(Written task) In the material, render the lines from the one containing "Le jeune acteur" through the one containing "Il signera pas" as a numbered list, leaving out any blank lines.

Saved entries:
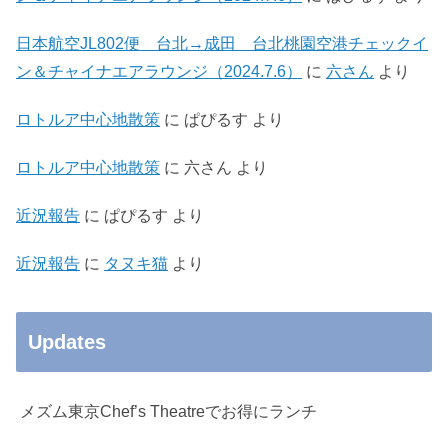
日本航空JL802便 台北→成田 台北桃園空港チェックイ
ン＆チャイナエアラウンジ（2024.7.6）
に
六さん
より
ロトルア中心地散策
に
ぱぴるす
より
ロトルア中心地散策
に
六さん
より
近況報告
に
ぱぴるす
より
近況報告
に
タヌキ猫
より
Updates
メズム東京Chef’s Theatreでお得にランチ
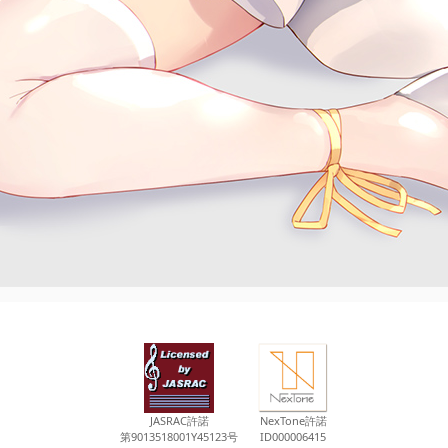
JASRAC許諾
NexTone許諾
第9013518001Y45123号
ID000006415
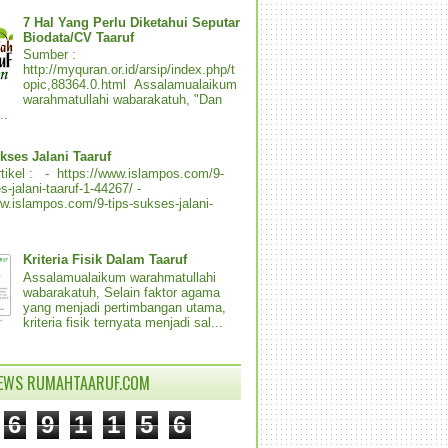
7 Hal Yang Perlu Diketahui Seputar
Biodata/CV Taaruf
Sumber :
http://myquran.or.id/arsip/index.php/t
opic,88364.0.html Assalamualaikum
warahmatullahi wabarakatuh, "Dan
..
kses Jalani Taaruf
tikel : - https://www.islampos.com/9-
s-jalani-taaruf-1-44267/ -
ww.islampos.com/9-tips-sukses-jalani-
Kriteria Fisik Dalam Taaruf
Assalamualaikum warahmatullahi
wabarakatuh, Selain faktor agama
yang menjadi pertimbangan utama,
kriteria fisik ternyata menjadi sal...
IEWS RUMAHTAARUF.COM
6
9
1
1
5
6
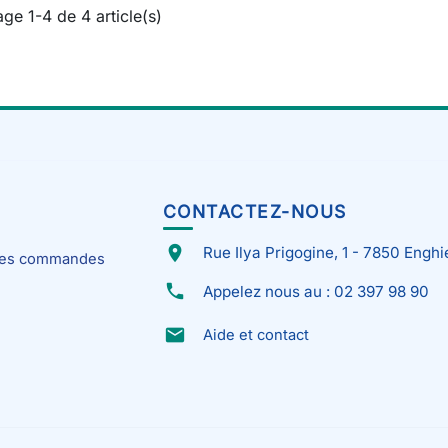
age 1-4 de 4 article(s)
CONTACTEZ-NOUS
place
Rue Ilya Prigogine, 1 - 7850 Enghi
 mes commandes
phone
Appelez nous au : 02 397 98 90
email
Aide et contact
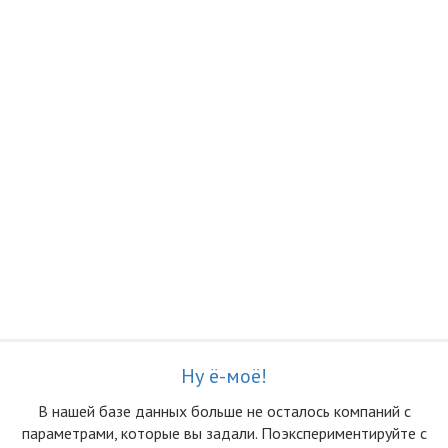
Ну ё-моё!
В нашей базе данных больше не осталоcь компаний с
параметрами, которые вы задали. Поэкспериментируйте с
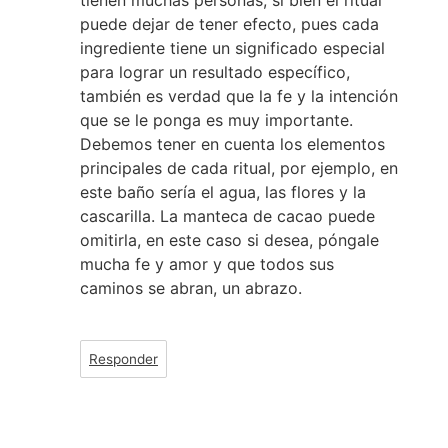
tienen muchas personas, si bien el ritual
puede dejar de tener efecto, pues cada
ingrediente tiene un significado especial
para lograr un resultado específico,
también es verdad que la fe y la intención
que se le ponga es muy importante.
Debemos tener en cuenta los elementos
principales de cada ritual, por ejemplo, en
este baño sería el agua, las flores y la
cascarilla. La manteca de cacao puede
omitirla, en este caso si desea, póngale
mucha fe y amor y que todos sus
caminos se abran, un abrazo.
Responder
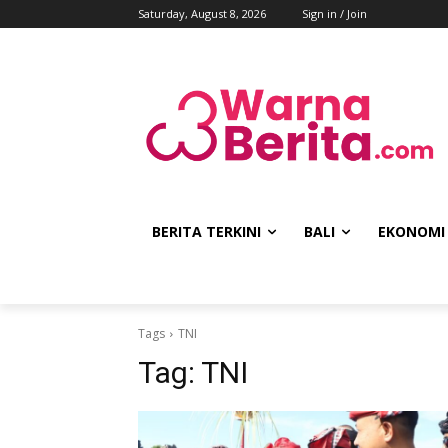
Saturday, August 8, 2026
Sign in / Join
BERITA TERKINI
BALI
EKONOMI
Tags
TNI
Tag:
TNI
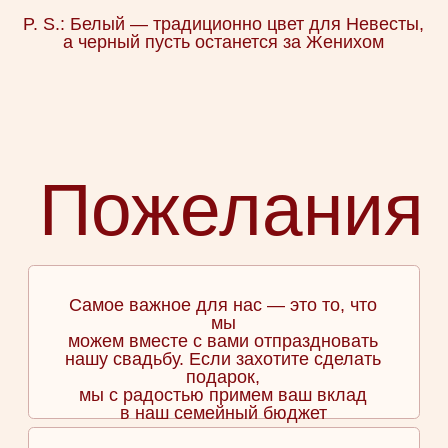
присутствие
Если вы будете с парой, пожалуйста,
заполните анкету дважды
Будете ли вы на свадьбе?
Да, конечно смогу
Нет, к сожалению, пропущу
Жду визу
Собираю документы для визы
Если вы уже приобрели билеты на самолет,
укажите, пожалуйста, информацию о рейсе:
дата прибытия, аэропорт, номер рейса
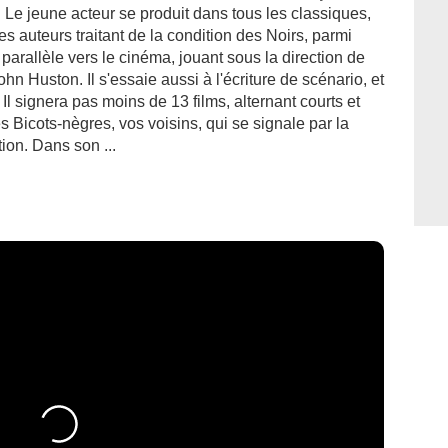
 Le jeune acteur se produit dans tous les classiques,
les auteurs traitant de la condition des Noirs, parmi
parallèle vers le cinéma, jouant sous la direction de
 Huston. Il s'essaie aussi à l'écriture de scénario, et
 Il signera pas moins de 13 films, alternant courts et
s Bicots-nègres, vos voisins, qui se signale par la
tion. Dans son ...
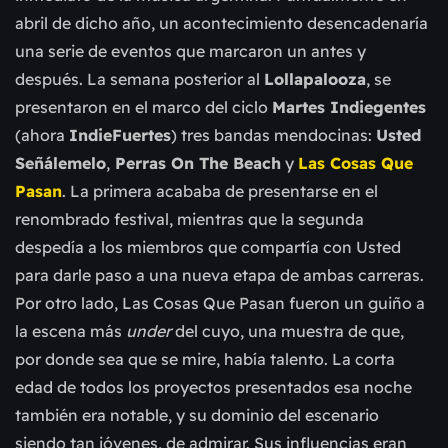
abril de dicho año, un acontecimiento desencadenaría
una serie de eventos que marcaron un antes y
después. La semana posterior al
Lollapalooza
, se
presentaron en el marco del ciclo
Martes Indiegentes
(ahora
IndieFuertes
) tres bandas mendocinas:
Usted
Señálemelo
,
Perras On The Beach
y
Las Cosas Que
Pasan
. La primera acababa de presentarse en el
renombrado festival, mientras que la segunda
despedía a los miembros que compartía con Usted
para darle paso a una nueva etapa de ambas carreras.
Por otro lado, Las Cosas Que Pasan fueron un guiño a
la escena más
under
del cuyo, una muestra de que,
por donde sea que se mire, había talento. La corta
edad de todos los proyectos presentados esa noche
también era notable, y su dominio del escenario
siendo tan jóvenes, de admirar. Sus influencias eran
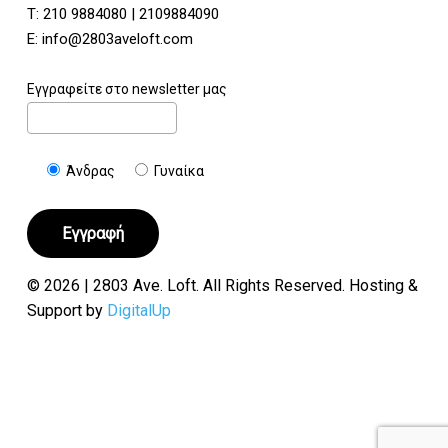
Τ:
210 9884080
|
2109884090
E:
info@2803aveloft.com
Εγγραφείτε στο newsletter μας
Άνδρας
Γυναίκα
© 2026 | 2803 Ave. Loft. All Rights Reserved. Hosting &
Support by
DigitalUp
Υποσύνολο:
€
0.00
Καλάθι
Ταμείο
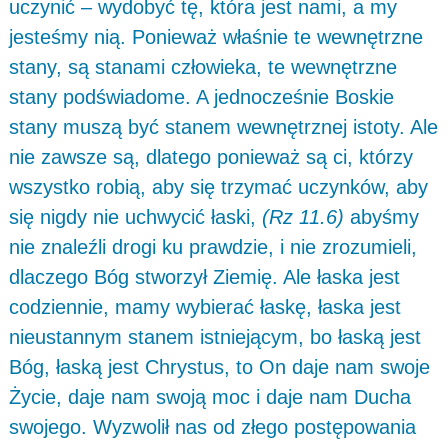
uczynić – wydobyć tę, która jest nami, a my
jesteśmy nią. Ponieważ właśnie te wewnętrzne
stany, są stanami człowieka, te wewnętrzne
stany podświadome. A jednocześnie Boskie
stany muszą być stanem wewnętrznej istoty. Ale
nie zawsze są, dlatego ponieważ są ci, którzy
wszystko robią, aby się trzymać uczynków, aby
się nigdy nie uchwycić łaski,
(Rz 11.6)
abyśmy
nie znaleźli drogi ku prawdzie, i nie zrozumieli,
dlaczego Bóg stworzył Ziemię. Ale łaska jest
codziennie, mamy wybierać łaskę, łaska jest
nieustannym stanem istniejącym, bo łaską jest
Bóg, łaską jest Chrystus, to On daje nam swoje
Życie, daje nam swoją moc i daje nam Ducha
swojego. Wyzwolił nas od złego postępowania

(Task response)
1.  Le jeune acteur se produit dans tous les classiques,
2. les auteurs traitant de la condition des Noirs, parmi
3. parallèle vers le cinéma, jouant sous la direction de
4.  Huston. Il s'essaie aussi à l'écriture de scénario, et
5.  Il signera pas moins de 13 films, alternant courts et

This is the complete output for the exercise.